Flexible device mapping and parallelism: Supports various placement of models onto different sets of GPUs for efficient resource utilization and scalability across different cluster sizes.
Readily integration with popular HuggingFace models
verl is fast with:
State-of-the-art throughput: By seamlessly integrating existing SOTA LLM training and inference frameworks, verl achieves high generation and training throughput.
Efficient actor model resharding with 3D-HybridEngine: Eliminates memory redundancy and significantly reduces communication overhead during transitions between training and generation phases.
For more information, refer to the following links:
- Verl GitHub Repository: https://github.com/volcengine/verl
- Official Documentation: https://verl.readthedocs.io/en/latest/index.html
- HybridFlow Paper: https://arxiv.org/pdf/2409.19256v2
You can use Verl to quickly conduct large-scale model reinforcement learning training while using SwanLab for experiment tracking and visualization.
Environment Setup
Required Environment:
Python: Version >= 3.9
CUDA: Version >= 12.1
Refer to the Verl official documentation for installation: https://verl.readthedocs.io/en/latest/start/install.html
Additionally, SwanLab needs to be installed:
pip install -U swanlab
Usage
Take the example from the Verl official documentation: Post-train a LLM using PPO with GSM8K dataset.
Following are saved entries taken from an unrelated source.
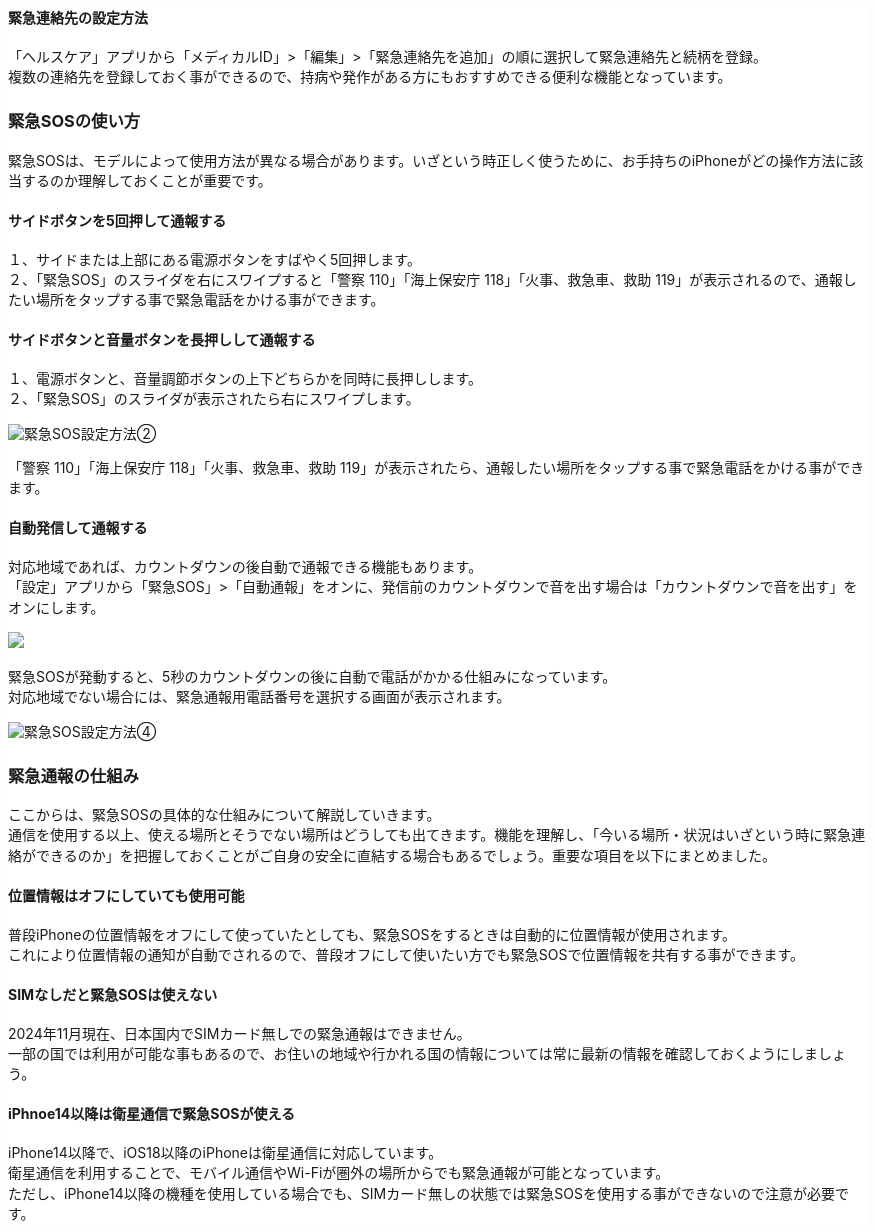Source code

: #### 緊急連絡先の設定方法

「ヘルスケア」アプリから「メディカルID」>「編集」>「緊急連絡先を追加」の順に選択して緊急連絡先と続柄を登録。  
複数の連絡先を登録しておく事ができるので、持病や発作がある方にもおすすめできる便利な機能となっています。

### 緊急SOSの使い方

緊急SOSは、モデルによって使用方法が異なる場合があります。いざという時正しく使うために、お手持ちのiPhoneがどの操作方法に該当するのか理解しておくことが重要です。

#### サイドボタンを5回押して通報する

１、サイドまたは上部にある電源ボタンをすばやく5回押します。  
２、「緊急SOS」のスライダを右にスワイプすると「警察 110」「海上保安庁 118」「火事、救急車、救助 119」が表示されるので、通報したい場所をタップする事で緊急電話をかける事ができます。

#### サイドボタンと音量ボタンを長押しして通報する

１、電源ボタンと、音量調節ボタンの上下どちらかを同時に長押しします。  
２、「緊急SOS」のスライダが表示されたら右にスワイプします。

![緊急SOS設定方法②](https://www.iphone-d.jp/user_data/pc/images/store/agency_image/store_blog_image/20241128131350-241127_001.jpg)

「警察 110」「海上保安庁 118」「火事、救急車、救助 119」が表示されたら、通報したい場所をタップする事で緊急電話をかける事ができます。

#### 自動発信して通報する

対応地域であれば、カウントダウンの後自動で通報できる機能もあります。  
「設定」アプリから「緊急SOS」>「自動通報」をオンに、発信前のカウントダウンで音を出す場合は「カウントダウンで音を出す」をオンにします。

![](https://www.iphone-d.jp/user_data/pc/images/store/agency_image/store_blog_image/20241128131427-241127_002.jpg)

緊急SOSが発動すると、5秒のカウントダウンの後に自動で電話がかかる仕組みになっています。  
対応地域でない場合には、緊急通報用電話番号を選択する画面が表示されます。

![緊急SOS設定方法④](https://www.iphone-d.jp/user_data/pc/images/store/agency_image/store_blog_image/20241128131636-241127_003.jpg)

### 緊急通報の仕組み

ここからは、緊急SOSの具体的な仕組みについて解説していきます。  
通信を使用する以上、使える場所とそうでない場所はどうしても出てきます。機能を理解し、「今いる場所・状況はいざという時に緊急連絡ができるのか」を把握しておくことがご自身の安全に直結する場合もあるでしょう。重要な項目を以下にまとめました。

#### 位置情報はオフにしていても使用可能

普段iPhoneの位置情報をオフにして使っていたとしても、緊急SOSをするときは自動的に位置情報が使用されます。  
これにより位置情報の通知が自動でされるので、普段オフにして使いたい方でも緊急SOSで位置情報を共有する事ができます。

#### SIMなしだと緊急SOSは使えない

2024年11月現在、日本国内でSIMカード無しでの緊急通報はできません。  
一部の国では利用が可能な事もあるので、お住いの地域や行かれる国の情報については常に最新の情報を確認しておくようにしましょう。

#### iPhnoe14以降は衛星通信で緊急SOSが使える

iPhone14以降で、iOS18以降のiPhoneは衛星通信に対応しています。  
衛星通信を利用することで、モバイル通信やWi-Fiが圏外の場所からでも緊急通報が可能となっています。  
ただし、iPhone14以降の機種を使用している場合でも、SIMカード無しの状態では緊急SOSを使用する事ができないので注意が必要です。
You only need to add trainer.logger=['swanlab']
to the experiment's launch command to choose SwanLab for experiment tracking.
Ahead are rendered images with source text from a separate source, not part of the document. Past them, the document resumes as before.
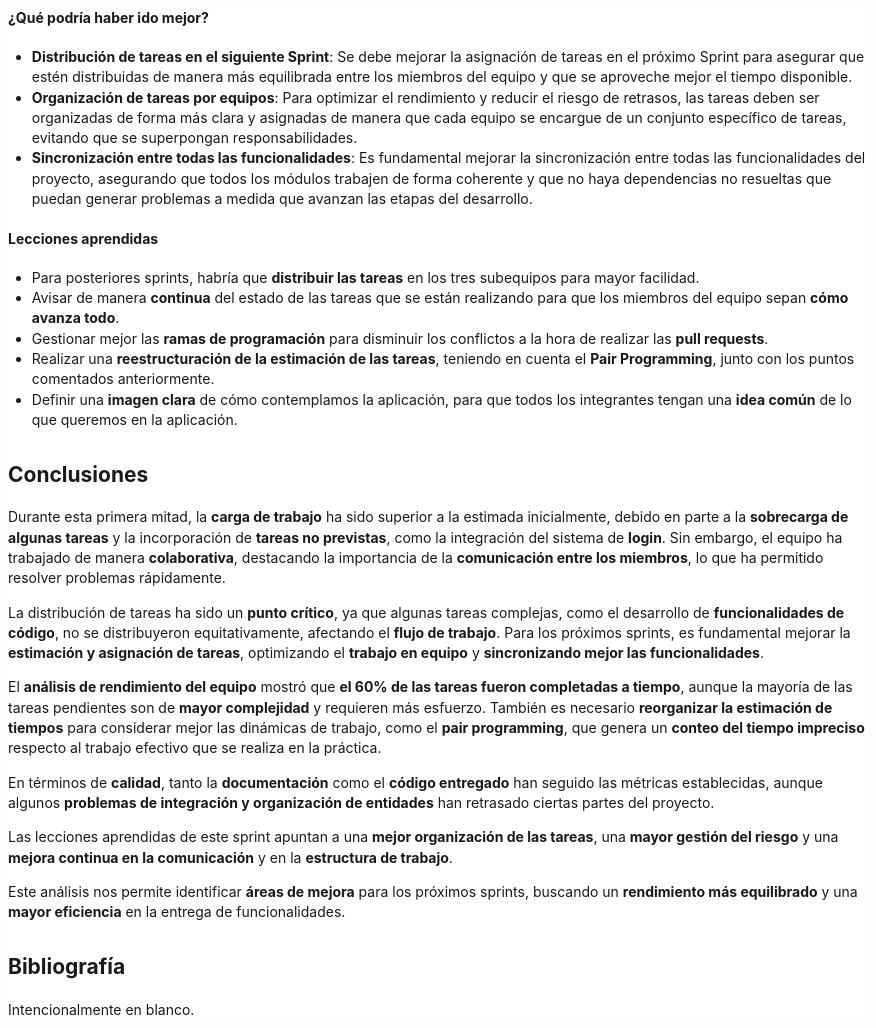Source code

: #### ¿Qué podría haber ido mejor?  

- **Distribución de tareas en el siguiente Sprint**: Se debe mejorar la asignación de tareas en el próximo Sprint para asegurar que estén distribuidas de manera más equilibrada entre los miembros del equipo y que se aproveche mejor el tiempo disponible.  
- **Organización de tareas por equipos**: Para optimizar el rendimiento y reducir el riesgo de retrasos, las tareas deben ser organizadas de forma más clara y asignadas de manera que cada equipo se encargue de un conjunto específico de tareas, evitando que se superpongan responsabilidades.  
- **Sincronización entre todas las funcionalidades**: Es fundamental mejorar la sincronización entre todas las funcionalidades del proyecto, asegurando que todos los módulos trabajen de forma coherente y que no haya dependencias no resueltas que puedan generar problemas a medida que avanzan las etapas del desarrollo.

<div id='id15'></div>

#### Lecciones aprendidas  

- Para posteriores sprints, habría que **distribuir las tareas** en los tres subequipos para mayor facilidad.  
- Avisar de manera **continua** del estado de las tareas que se están realizando para que los miembros del equipo sepan **cómo avanza todo**.  
- Gestionar mejor las **ramas de programación** para disminuir los conflictos a la hora de realizar las **pull requests**.  
- Realizar una **reestructuración de la estimación de las tareas**, teniendo en cuenta el **Pair Programming**, junto con los puntos comentados anteriormente.  
- Definir una **imagen clara** de cómo contemplamos la aplicación, para que todos los integrantes tengan una **idea común** de lo que queremos en la aplicación.  


<div id='concl'></div>

## Conclusiones

Durante esta primera mitad, la **carga de trabajo** ha sido superior a la estimada inicialmente, debido en parte a la **sobrecarga de algunas tareas** y la incorporación de **tareas no previstas**, como la integración del sistema de **login**. Sin embargo, el equipo ha trabajado de manera **colaborativa**, destacando la importancia de la **comunicación entre los miembros**, lo que ha permitido resolver problemas rápidamente.  

La distribución de tareas ha sido un **punto crítico**, ya que algunas tareas complejas, como el desarrollo de **funcionalidades de código**, no se distribuyeron equitativamente, afectando el **flujo de trabajo**. Para los próximos sprints, es fundamental mejorar la **estimación y asignación de tareas**, optimizando el **trabajo en equipo** y **sincronizando mejor las funcionalidades**.  

El **análisis de rendimiento del equipo** mostró que **el 60% de las tareas fueron completadas a tiempo**, aunque la mayoría de las tareas pendientes son de **mayor complejidad** y requieren más esfuerzo. También es necesario **reorganizar la estimación de tiempos** para considerar mejor las dinámicas de trabajo, como el **pair programming**, que genera un **conteo del tiempo impreciso** respecto al trabajo efectivo que se realiza en la práctica.  

En términos de **calidad**, tanto la **documentación** como el **código entregado** han seguido las métricas establecidas, aunque algunos **problemas de integración y organización de entidades** han retrasado ciertas partes del proyecto.  

Las lecciones aprendidas de este sprint apuntan a una **mejor organización de las tareas**, una **mayor gestión del riesgo** y una **mejora continua en la comunicación** y en la **estructura de trabajo**.  

Este análisis nos permite identificar **áreas de mejora** para los próximos sprints, buscando un **rendimiento más equilibrado** y una **mayor eficiencia** en la entrega de funcionalidades.  

<div id='bib'></div>

## Bibliografía

Intencionalmente en blanco.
The complete test command is as follows:
PYTHONUNBUFFERED=1 python3 -m verl.trainer.main_ppo \
data.train_files=$HOME/data/gsm8k/train.parquet \
data.val_files=$HOME/data/gsm8k/test.parquet \
data.train_batch_size=256 \
data.val_batch_size=1312 \
data.max_prompt_length=512 \
data.max_response_length=256 \
actor_rollout_ref.model.path=Qwen/Qwen2.5-0.5B-Instruct \
actor_rollout_ref.actor.optim.lr=1e-6 \
actor_rollout_ref.actor.ppo_mini_batch_size=64 \
actor_rollout_ref.actor.ppo_micro_batch_size_per_gpu=4 \
actor_rollout_ref.rollout.log_prob_micro_batch_size_per_gpu=8 \
actor_rollout_ref.rollout.tensor_model_parallel_size=1 \
actor_rollout_ref.rollout.gpu_memory_utilization=0.4 \
actor_rollout_ref.ref.log_prob_micro_batch_size_per_gpu=4 \
critic.optim.lr=1e-5 \
critic.model.path=Qwen/Qwen2.5-0.5B-Instruct \
critic.ppo_micro_batch_size_per_gpu=4 \
algorithm.kl_ctrl.kl_coef=0.001 \
trainer.logger=['console','swanlab'] \
+trainer.val_before_train=False \
trainer.default_hdfs_dir=null \
trainer.n_gpus_per_node=1 \
trainer.nnodes=1 \
trainer.save_freq=10 \
trainer.test_freq=10 \
trainer.total_epochs=15 2>&1 | tee verl_demo.log
If you are not logged into SwanLab when starting the training, the following prompt will appear.
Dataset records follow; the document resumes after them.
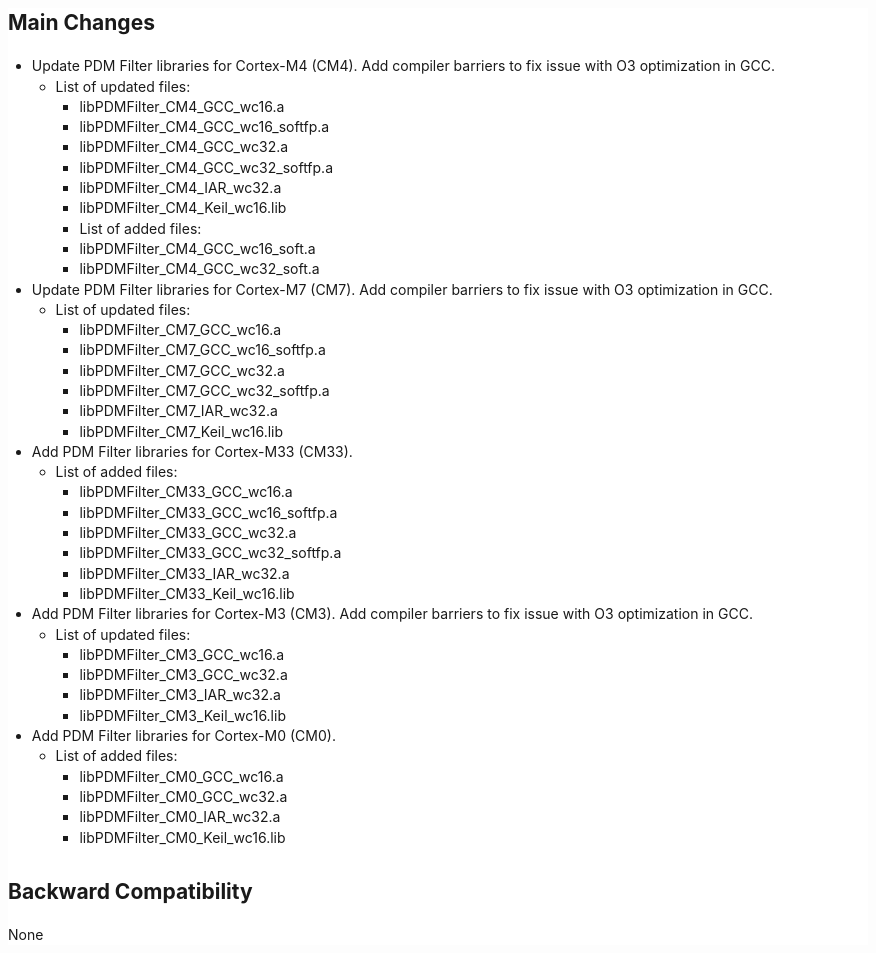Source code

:## Main Changes

  - Update PDM Filter libraries for Cortex-M4 (CM4). Add compiler barriers to fix issue with O3 optimization in GCC.
    - List of updated files:
       - libPDMFilter_CM4_GCC_wc16.a
       - libPDMFilter_CM4_GCC_wc16_softfp.a
       - libPDMFilter_CM4_GCC_wc32.a
       - libPDMFilter_CM4_GCC_wc32_softfp.a
       - libPDMFilter_CM4_IAR_wc32.a
       - libPDMFilter_CM4_Keil_wc16.lib
       - List of added files:
       - libPDMFilter_CM4_GCC_wc16_soft.a
       - libPDMFilter_CM4_GCC_wc32_soft.a
  - Update PDM Filter libraries for Cortex-M7 (CM7). Add compiler barriers to fix issue with O3 optimization in GCC.
    - List of updated files:
       - libPDMFilter_CM7_GCC_wc16.a
       - libPDMFilter_CM7_GCC_wc16_softfp.a
       - libPDMFilter_CM7_GCC_wc32.a
       - libPDMFilter_CM7_GCC_wc32_softfp.a
       - libPDMFilter_CM7_IAR_wc32.a
       - libPDMFilter_CM7_Keil_wc16.lib
  - Add PDM Filter libraries for Cortex-M33 (CM33).
    - List of added files:
       - libPDMFilter_CM33_GCC_wc16.a
       - libPDMFilter_CM33_GCC_wc16_softfp.a
       - libPDMFilter_CM33_GCC_wc32.a
       - libPDMFilter_CM33_GCC_wc32_softfp.a
       - libPDMFilter_CM33_IAR_wc32.a
       - libPDMFilter_CM33_Keil_wc16.lib
  - Add PDM Filter libraries for Cortex-M3 (CM3). Add compiler barriers to fix issue with O3 optimization in GCC.
    - List of updated files:
       - libPDMFilter_CM3_GCC_wc16.a
       - libPDMFilter_CM3_GCC_wc32.a
       - libPDMFilter_CM3_IAR_wc32.a
       - libPDMFilter_CM3_Keil_wc16.lib
  - Add PDM Filter libraries for Cortex-M0 (CM0).
    - List of added files:
       - libPDMFilter_CM0_GCC_wc16.a
       - libPDMFilter_CM0_GCC_wc32.a
       - libPDMFilter_CM0_IAR_wc32.a
       - libPDMFilter_CM0_Keil_wc16.lib

 
 

## Backward Compatibility

None
</div>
Selecting 1 or 2 will enable cloud tracking mode. Follow the prompts to input the API from the official website to enable online tracking. You can view the training tracking results online. Selecting 3 will not upload training data and will use offline tracking.
Alternatively, you can log in or set the tracking mode via environment variables:
export SWANLAB_API_KEY=<Your API Key> # Set the API for online tracking mode
export SWANLAB_LOG_DIR=<Set local log storage path> # Set the local log storage path
export SWANLAB_MODE=<Set SwanLab's running mode> # Includes four modes: cloud (default), cloud-only (only cloud tracking, no local file saving), local (local tracking mode), and disabled (no logging, used for debugging)
Viewing Training Logs
After logging in, the following login information will be displayed:
Run the process, and you can view the training logs on the SwanLab official website.
For more usage methods, refer to SwanLab Viewing Results.
If you are using the local dashboard mode, you can open the local dashboard with the following command:
swanlab watch
For more details, refer to SwanLab Offline Dashboard Mode.
To set the port number on the server, refer to Offline Dashboard Port Number.